Not because of technical firsts, but because of its design approach – pure space and depth. It´s not the most talked about GF, but it made an (deep) impression to last in my case. Before I saw this watch back in 2012, I always favoured “hidden” tourbillons at the back, especially when perfectly integrated and executed like in the case of a Patek Philippe Ref. 5101P (caliber 28-20/222) – pure understatement for the connoisseur at the peak of haute horlogerie. (Images © Christies)
Tourbillon – is it high on my personal list of ´must-have` complications? No! Industrialized ones are of none interest in my book and sophisticated ones < for the sake of beauty > I can´t afford – at least not for now.

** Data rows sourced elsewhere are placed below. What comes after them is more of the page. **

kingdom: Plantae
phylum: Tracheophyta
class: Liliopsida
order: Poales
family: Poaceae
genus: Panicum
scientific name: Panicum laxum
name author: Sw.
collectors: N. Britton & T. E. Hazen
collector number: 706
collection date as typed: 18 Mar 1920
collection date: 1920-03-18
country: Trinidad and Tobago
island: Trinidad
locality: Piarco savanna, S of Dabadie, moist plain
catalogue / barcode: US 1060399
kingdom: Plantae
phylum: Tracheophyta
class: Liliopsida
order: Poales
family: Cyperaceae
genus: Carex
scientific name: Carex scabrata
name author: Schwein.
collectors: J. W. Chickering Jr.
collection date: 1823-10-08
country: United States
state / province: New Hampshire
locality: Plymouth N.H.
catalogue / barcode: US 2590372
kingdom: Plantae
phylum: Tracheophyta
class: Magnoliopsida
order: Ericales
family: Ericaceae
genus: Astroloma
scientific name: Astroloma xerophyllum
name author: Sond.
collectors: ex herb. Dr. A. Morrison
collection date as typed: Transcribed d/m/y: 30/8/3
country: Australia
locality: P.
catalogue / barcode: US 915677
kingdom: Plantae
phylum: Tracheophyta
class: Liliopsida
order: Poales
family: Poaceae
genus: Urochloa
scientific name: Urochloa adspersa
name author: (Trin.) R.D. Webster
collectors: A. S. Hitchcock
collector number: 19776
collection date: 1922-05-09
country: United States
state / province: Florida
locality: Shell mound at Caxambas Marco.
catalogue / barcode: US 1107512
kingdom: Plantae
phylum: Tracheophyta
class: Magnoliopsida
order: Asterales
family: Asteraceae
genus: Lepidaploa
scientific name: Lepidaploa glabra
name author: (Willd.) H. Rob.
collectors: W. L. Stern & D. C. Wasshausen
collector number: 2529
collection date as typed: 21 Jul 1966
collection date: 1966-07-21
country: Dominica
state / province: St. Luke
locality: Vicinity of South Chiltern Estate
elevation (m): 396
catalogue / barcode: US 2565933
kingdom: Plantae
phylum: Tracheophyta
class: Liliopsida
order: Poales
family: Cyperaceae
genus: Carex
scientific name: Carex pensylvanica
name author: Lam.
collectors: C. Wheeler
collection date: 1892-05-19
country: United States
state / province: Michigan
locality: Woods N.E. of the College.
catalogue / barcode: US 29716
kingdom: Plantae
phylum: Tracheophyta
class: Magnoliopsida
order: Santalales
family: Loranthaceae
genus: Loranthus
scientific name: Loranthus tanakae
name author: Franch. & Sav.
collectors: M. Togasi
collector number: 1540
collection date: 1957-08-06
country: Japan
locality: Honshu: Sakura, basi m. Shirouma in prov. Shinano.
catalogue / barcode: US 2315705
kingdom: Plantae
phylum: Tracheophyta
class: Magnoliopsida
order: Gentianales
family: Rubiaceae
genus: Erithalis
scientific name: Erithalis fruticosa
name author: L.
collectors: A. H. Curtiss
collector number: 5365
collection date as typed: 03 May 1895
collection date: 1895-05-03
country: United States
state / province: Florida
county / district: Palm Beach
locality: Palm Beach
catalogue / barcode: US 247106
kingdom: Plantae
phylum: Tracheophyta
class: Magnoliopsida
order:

In summary, for both of us the tourbillon is both an object of deep appreciation and confusion at the same time. Whatever your take, we would welcome if the watch industry would focus on the artisanal value of the tourbillon and at the same time be more daring, serious and creative when trying to create convincing contemporary watches and by this feel a lot less induced to use the tourbillon as a stopgap solution.
Until then: happy 220th anniversary, tourbillon!
1) a ‘complication’ in the classical sense implies an additional indication, i.e., a date function is one, a tourbillon, being ‘just’ a different escapement arrangement, is not.
2) technically, it was on the “7th Messidor of the year IX” in the post-revolutionary Republican calendar of France at the time.
3) Breguet’s patent submission described a tourbillon that rotated once every minute. Yet the majority of the 35 tourbillons created during his lifetime rotated between once every four to six minutes (Breguet (2021)).
4) the most commonly used interpretation of the word is simply its translation from French: ‘whirlwind’. While this is an immediately intuitive notion, one has to note that in astronomic and scientific discourse at Breguet’s time ‘tourbillon’ also referred to either a planetary system and to its rotation on a single axis, or to the energy that causes the rotation of the planets around the sun.